===== RECORDS TO PROCESS

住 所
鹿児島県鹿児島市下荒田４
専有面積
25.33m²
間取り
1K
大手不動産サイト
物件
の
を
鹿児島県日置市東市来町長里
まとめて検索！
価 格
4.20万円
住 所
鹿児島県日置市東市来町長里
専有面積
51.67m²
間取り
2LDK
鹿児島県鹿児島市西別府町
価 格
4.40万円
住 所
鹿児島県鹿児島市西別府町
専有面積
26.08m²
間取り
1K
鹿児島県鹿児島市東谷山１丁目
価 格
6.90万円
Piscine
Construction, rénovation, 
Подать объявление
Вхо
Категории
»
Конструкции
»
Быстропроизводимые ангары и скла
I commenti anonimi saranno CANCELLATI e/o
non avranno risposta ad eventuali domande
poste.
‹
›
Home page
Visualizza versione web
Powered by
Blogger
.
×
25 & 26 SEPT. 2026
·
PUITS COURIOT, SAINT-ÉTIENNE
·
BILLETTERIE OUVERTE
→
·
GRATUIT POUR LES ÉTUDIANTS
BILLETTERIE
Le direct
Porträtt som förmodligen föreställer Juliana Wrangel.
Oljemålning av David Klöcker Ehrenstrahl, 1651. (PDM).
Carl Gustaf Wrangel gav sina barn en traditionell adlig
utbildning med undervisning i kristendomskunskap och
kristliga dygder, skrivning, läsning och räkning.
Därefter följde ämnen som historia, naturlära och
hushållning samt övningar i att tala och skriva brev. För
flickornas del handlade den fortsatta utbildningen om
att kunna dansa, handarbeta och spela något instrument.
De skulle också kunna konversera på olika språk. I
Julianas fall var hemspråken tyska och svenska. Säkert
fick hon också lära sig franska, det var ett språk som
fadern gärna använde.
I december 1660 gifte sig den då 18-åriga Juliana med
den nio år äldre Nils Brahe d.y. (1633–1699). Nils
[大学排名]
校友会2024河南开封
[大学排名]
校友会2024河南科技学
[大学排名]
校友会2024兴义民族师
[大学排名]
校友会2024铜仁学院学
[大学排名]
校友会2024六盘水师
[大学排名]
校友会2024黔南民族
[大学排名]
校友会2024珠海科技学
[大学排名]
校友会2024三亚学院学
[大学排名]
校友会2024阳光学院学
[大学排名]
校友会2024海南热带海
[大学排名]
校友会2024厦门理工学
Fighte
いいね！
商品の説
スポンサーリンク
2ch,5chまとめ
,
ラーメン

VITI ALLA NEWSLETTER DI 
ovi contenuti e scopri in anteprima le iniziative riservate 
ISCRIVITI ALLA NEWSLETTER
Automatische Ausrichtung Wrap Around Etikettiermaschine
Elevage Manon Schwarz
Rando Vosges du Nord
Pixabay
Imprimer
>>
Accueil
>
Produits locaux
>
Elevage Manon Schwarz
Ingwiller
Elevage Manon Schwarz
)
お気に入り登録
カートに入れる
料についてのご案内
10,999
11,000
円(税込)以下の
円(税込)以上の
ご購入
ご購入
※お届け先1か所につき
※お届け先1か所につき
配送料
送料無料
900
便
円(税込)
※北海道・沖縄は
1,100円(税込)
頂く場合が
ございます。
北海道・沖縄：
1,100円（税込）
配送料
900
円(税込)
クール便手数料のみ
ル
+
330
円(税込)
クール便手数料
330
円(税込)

==========

[WORK TASK]
Restate the records from above exactly as they read.

[EXERCISE OUTPUT]
住 所
鹿児島県鹿児島市下荒田４
専有面積
25.33m²
間取り
1K
大手不動産サイト
物件
の
を
鹿児島県日置市東市来町長里
まとめて検索！
価 格
4.20万円
住 所
鹿児島県日置市東市来町長里
専有面積
51.67m²
間取り
2LDK
鹿児島県鹿児島市西別府町
価 格
4.40万円
住 所
鹿児島県鹿児島市西別府町
専有面積
26.08m²
間取り
1K
鹿児島県鹿児島市東谷山１丁目
価 格
6.90万円
Piscine
Construction, rénovation, 
Подать объявление
Вхо
Категории
»
Конструкции
»
Быстропроизводимые ангары и скла
I commenti anonimi saranno CANCELLATI e/o
non avranno risposta ad eventuali domande
poste.
‹
›
Home page
Visualizza versione web
Powered by
Blogger
.
×
25 & 26 SEPT. 2026
·
PUITS COURIOT, SAINT-ÉTIENNE
·
BILLETTERIE OUVERTE
→
·
GRATUIT POUR LES ÉTUDIANTS
BILLETTERIE
Le direct
Porträtt som förmodligen föreställer Juliana Wrangel.
Oljemålning av David Klöcker Ehrenstrahl, 1651. (PDM).
Carl Gustaf Wrangel gav sina barn en traditionell adlig
utbildning med undervisning i kristendomskunskap och
kristliga dygder, skrivning, läsning och räkning.
Därefter följde ämnen som historia, naturlära och
hushållning samt övningar i att tala och skriva brev. För
flickornas del handlade den fortsatta utbildningen om
att kunna dansa, handarbeta och spela något instrument.
De skulle också kunna konversera på olika språk. I
Julianas fall var hemspråken tyska och svenska. Säkert
fick hon också lära sig franska, det var ett språk som
fadern gärna använde.
I december 1660 gifte sig den då 18-åriga Juliana med
den nio år äldre Nils Brahe d.y. (1633–1699). Nils
[大学排名]
校友会2024河南开封
[大学排名]
校友会2024河南科技学
[大学排名]
校友会2024兴义民族师
[大学排名]
校友会2024铜仁学院学
[大学排名]
校友会2024六盘水师
[大学排名]
校友会2024黔南民族
[大学排名]
校友会2024珠海科技学
[大学排名]
校友会2024三亚学院学
[大学排名]
校友会2024阳光学院学
[大学排名]
校友会2024海南热带海
[大学排名]
校友会2024厦门理工学
Fighte
いいね！
商品の説
スポンサーリンク
2ch,5chまとめ
,
ラーメン

VITI ALLA NEWSLETTER DI 
ovi contenuti e scopri in anteprima le iniziative riservate 
ISCRIVITI ALLA NEWSLETTER
Automatische Ausrichtung Wrap Around Etikettiermaschine
Elevage Manon Schwarz
Rando Vosges du Nord
Pixabay
Imprimer
>>
Accueil
>
Produits locaux
>
Elevage Manon Schwarz
Ingwiller
Elevage Manon Schwarz
)
お気に入り登録
カートに入れる
料についてのご案内
10,999
11,000
円(税込)以下の
円(税込)以上の
ご購入
ご購入
※お届け先1か所につき
※お届け先1か所につき
配送料
送料無料
900
便
円(税込)
※北海道・沖縄は
1,100円(税込)
頂く場合が
ございます。
北海道・沖縄：
1,100円（税込）
配送料
900
円(税込)
クール便手数料のみ
ル
+
330
円(税込)
クール便手数料
330
円(税込)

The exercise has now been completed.